Hegseth was a magnet of criticism in six months of his defense secretary. His candidacy for the leadership of Pentagon in December last year seemed unclear when allegations were suspected of abuse of alcohol and improper treatment of women. Hegseth denied claims and promised to stop drinking.
Terrence Kelley, head of the West Point Communications Bureau, apologized to the Propaina 10 in the afternoon. “I am sincere sorry for the wrong information,” he wrote. “It was unintentionally.”
Hegseth apparently did not receive a memorandum. The next day he announced at 8:10 p.m., when Propaina was about to convey a false story.
Kelley December 11th It was important to his colleagues that it was important that they get the “official word” “propsublica” that Hegseth tells the truth. “After confirming Hegseth’s statement, it probably kills any interest you have in the narrative, but the longer we postpone the answer, the more likely it is that it will become a story,” he wrote.
In subsequent email He called the Flub “honest error” in a letter to Propaina, which never told about Hegseth’s reception.
Until the 11th afternoon, the West Point Press Service received inquiries of Hegseth’s report from eight other media. On the same day, the elder Tom Cotton from Arkansas asked the school leadership to find out how the statement had been made.

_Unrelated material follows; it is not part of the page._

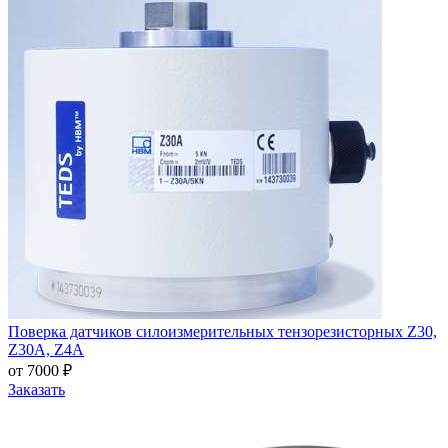
Поверка датчиков силоизмерительных тензорезисторных Z30,
Z30A, Z4A
от 7000 ₽
Заказать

“The Academy takes this situation seriously and apologizes for this administrative mistake,” Media Outlets told West Point.
“After the inaccurate admission information was published last December, West Point implemented additional recommendations on how to properly view and release any information on external countries,” said a West Point spokesman for Kelley. “We are sorry for the mistake and we are committed to ensuring that it does not happen again.”
“Journalists do their job by asking difficult questions for people of government, which happened here,” said a spokesman for Propaina. “Responsible news organizations only publish what they can check, so we did not publish the story when Mr. Hegseth filed documents that corrected statements from West Point.”
The Pentagon and cotton did not respond to the requests to comment.